_Job item_
Could you rewrite the sunglasses photography thread from "I'm using a frosted" to "of the tub.", swapping "poster board" for "foam board"?

_Given text_
+ + + + + + +
# Taking pictures of sunglasses without a GLARE!  Help!



## superfly (Feb 24, 2011)

Hello,

I am trying to figure out the art to taking pictures of sunglasses without the glare.  I'm using a setup similar to this:

http://www.theswitchboards.com/images/articles_lindsay_photosetup.jpg

I'm using a frosted plastic tub.  I have white interfacing lining the inside of the tub and it does drape over some of the tub on the outside to help diffuse the light.  It folds over the sides and the top.  I then used a piece of poster board for my seamless white background.  I have two 60 watt day light bulbs on each side of the container and one on the back side that shines through the top of the tub.  

I have my camera set on custom setting.  ISO is set at 50.  I have it in macro mode because I'm doing closeups.  I have the light meter set at +1 - this seems to make my background whiter than the 0 setting, but at the same time I keep this setting at +1 and still have some gray background instead of bright white which is what I want.  If I set it at anything above +1 it becomes to bright and almost makes it seem like I have my flash on as some of the stems/arms are not visible.   For my white balance tungsten seems to work the best for the whitest background.  I've tried them all, this one has the best outcome for my setup.
+ + + + + + +
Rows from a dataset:

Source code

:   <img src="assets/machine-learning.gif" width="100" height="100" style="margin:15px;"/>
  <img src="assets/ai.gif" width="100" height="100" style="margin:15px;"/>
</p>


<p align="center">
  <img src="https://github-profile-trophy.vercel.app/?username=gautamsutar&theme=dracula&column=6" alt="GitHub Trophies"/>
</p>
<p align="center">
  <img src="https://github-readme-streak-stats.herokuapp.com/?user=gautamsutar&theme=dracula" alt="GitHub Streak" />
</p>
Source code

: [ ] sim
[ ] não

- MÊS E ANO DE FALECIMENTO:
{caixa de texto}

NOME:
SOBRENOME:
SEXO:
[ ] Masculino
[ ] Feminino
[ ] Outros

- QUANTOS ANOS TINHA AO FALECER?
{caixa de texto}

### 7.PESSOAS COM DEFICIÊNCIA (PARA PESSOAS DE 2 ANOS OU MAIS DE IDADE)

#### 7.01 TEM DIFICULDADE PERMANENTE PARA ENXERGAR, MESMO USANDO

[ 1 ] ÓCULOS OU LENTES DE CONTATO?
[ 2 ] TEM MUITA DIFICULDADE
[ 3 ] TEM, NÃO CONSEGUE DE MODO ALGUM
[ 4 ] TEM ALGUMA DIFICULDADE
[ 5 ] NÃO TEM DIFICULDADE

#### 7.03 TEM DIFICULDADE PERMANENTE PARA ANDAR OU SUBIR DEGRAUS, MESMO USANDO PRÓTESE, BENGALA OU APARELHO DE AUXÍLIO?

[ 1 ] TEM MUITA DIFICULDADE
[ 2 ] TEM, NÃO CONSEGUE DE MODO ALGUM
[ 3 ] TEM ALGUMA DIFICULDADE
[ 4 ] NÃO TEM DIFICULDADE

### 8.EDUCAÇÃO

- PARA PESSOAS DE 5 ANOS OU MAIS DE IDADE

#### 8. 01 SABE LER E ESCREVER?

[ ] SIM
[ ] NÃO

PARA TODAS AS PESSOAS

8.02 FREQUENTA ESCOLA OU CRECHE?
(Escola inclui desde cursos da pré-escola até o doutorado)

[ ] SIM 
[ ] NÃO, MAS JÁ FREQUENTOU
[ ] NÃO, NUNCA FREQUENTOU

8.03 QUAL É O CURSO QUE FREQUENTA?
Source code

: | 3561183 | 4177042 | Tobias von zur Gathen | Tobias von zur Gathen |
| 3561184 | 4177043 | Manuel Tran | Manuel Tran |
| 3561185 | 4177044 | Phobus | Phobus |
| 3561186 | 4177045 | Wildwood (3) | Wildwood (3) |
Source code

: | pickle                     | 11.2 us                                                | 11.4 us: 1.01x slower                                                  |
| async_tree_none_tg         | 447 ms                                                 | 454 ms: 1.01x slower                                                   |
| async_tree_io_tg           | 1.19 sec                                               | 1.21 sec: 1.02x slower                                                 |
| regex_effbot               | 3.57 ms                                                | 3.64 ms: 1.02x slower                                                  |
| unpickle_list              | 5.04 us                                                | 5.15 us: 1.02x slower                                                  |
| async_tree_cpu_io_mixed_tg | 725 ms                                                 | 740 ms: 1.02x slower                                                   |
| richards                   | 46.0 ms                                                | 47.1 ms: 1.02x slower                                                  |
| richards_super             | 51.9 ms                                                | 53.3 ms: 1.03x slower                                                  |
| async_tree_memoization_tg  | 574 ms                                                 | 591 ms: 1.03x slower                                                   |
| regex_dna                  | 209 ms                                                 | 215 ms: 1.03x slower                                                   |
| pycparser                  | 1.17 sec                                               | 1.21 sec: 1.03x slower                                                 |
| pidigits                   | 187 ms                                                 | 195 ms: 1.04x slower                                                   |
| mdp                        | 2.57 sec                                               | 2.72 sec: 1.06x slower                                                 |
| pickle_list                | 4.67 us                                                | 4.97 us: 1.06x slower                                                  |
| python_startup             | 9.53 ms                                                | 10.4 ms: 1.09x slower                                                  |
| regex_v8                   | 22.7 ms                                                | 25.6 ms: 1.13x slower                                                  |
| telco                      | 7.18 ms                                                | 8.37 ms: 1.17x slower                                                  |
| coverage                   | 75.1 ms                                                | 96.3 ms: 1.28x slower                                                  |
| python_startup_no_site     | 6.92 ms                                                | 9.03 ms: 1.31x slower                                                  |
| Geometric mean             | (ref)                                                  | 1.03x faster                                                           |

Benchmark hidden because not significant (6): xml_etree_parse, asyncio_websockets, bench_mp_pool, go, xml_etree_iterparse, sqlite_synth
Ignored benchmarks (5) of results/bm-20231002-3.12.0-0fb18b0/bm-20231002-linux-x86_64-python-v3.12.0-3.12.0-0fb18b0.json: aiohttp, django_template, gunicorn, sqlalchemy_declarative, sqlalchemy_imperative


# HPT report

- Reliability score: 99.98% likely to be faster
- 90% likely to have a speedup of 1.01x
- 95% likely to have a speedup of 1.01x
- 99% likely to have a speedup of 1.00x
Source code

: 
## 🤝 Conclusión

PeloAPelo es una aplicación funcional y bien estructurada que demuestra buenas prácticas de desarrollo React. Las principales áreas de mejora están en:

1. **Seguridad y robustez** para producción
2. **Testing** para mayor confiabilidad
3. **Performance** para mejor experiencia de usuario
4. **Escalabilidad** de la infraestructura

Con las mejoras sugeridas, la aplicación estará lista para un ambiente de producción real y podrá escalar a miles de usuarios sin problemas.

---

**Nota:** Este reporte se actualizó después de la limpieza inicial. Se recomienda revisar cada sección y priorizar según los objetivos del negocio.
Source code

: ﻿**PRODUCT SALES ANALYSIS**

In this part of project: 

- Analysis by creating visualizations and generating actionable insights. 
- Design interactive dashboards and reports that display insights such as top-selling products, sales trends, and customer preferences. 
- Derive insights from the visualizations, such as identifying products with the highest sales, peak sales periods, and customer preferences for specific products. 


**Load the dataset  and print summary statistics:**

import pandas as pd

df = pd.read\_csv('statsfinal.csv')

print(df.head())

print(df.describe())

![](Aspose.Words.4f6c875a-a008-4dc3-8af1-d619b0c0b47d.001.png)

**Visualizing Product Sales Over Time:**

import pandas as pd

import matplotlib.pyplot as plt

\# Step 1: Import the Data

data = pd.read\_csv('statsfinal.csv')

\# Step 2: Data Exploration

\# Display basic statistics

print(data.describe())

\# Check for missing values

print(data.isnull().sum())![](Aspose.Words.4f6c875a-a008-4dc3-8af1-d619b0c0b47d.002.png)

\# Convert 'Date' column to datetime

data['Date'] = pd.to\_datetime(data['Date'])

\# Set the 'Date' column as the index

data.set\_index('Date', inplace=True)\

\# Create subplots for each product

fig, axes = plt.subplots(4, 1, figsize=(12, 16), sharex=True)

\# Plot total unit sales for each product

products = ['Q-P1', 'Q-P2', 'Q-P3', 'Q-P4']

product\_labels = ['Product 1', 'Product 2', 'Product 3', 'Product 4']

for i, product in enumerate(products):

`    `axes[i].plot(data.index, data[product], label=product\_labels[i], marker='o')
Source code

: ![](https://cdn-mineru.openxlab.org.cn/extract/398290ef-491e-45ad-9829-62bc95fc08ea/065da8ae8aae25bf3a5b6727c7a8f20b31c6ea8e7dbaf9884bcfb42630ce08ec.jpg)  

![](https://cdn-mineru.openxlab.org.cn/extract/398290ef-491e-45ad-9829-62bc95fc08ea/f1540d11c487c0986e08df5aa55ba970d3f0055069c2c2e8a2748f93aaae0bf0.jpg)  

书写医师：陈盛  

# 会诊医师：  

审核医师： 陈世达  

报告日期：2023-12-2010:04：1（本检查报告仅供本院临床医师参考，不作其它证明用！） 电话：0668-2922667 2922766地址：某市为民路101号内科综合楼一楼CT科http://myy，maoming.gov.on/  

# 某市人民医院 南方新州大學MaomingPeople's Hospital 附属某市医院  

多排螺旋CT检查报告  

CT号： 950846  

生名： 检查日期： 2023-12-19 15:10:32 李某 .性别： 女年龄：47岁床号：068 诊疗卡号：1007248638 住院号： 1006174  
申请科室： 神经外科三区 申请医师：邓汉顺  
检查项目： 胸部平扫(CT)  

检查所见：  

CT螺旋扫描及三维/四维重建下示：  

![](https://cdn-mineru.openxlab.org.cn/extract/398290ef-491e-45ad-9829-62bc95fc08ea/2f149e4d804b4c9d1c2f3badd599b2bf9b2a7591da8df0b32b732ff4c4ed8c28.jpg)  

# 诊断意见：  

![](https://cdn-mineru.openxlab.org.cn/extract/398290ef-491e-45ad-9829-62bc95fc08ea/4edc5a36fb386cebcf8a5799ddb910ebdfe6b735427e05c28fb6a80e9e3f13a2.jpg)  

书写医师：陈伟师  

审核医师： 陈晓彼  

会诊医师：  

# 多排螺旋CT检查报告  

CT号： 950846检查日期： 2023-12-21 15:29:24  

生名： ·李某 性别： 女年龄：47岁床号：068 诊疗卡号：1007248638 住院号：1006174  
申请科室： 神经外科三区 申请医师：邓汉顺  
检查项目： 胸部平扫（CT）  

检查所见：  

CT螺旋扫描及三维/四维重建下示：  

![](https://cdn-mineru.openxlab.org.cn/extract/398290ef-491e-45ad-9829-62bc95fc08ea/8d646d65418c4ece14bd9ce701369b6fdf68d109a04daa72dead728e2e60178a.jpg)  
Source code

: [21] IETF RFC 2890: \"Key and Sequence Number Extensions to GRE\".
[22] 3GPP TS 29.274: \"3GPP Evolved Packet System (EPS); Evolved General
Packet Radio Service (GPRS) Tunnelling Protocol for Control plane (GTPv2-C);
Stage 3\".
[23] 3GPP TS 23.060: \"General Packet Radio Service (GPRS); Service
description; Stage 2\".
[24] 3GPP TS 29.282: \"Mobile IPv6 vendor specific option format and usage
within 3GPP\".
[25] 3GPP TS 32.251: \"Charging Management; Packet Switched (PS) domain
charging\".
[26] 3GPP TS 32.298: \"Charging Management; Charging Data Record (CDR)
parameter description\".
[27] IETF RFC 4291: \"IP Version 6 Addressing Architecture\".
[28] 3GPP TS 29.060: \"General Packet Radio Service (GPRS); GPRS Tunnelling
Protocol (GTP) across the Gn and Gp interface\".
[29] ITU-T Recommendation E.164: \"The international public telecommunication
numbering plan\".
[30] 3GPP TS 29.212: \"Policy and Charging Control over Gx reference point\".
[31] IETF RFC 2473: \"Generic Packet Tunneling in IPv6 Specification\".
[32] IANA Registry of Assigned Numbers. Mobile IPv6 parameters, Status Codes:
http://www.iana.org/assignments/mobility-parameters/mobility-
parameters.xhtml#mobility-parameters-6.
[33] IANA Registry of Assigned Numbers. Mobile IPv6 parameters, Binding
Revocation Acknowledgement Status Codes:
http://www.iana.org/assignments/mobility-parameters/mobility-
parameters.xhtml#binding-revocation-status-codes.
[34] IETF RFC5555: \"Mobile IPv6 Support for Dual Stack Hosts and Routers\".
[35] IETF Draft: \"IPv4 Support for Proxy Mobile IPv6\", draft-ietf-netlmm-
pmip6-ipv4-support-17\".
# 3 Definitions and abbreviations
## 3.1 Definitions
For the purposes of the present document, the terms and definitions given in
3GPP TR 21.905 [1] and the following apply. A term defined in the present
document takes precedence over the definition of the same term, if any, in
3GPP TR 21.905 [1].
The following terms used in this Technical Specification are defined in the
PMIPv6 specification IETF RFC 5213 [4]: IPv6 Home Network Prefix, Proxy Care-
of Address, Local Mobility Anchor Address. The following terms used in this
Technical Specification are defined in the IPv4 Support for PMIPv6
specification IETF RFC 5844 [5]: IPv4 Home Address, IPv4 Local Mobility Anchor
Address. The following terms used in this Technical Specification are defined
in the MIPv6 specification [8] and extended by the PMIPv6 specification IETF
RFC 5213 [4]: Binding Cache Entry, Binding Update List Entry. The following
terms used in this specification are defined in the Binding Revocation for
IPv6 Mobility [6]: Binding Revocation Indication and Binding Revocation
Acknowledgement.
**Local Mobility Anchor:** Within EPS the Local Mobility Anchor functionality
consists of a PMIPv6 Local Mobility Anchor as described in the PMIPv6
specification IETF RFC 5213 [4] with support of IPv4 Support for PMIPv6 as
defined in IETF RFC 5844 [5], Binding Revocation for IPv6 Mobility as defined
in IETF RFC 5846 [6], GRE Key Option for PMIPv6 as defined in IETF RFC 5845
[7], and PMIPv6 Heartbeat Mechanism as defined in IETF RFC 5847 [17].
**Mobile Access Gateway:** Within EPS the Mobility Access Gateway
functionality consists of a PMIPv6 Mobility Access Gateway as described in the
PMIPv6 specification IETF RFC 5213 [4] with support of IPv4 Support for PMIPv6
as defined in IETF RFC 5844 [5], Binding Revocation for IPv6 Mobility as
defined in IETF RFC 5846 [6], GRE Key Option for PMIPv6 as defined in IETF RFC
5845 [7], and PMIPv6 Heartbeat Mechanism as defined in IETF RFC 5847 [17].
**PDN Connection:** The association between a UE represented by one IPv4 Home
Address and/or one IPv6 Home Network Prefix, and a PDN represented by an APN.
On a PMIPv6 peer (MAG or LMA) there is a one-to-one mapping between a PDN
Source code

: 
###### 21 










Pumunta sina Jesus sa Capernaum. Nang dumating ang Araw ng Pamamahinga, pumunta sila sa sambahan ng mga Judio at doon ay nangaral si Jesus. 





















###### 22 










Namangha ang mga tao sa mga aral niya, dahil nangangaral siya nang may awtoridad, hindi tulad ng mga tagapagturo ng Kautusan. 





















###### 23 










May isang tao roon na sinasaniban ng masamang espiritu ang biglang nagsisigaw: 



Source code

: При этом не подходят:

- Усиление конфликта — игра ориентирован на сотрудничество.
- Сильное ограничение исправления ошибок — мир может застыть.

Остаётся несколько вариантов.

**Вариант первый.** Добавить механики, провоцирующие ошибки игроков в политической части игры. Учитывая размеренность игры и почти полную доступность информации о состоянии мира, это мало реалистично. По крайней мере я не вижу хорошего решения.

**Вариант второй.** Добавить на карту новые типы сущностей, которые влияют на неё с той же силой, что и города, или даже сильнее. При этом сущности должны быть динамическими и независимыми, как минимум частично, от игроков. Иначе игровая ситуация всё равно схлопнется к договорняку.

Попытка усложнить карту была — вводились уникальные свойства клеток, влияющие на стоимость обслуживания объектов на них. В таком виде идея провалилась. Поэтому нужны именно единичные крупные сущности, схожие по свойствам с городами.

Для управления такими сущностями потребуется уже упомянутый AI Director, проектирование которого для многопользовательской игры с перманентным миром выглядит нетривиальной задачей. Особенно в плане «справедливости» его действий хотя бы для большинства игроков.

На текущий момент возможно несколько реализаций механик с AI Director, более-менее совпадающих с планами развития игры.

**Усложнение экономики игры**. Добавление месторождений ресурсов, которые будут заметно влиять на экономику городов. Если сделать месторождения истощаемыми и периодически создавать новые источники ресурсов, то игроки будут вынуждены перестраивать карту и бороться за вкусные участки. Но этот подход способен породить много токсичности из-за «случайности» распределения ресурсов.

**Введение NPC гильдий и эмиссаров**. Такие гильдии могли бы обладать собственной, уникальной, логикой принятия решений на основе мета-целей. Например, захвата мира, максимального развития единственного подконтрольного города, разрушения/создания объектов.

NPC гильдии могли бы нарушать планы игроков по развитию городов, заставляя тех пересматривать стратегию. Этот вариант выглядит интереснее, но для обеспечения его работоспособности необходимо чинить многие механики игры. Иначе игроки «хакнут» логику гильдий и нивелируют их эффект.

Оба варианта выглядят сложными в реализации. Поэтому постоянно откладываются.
+ + + + + + +
_Response to this task_
I'm using a frosted plastic tub.  I have white interfacing lining the inside of the tub and it does drape over some of the tub on the outside to help diffuse the light.  It folds over the sides and the top.  I then used a piece of foam board for my seamless white background.  I have two 60 watt day light bulbs on each side of the container and one on the back side that shines through the top of the tub.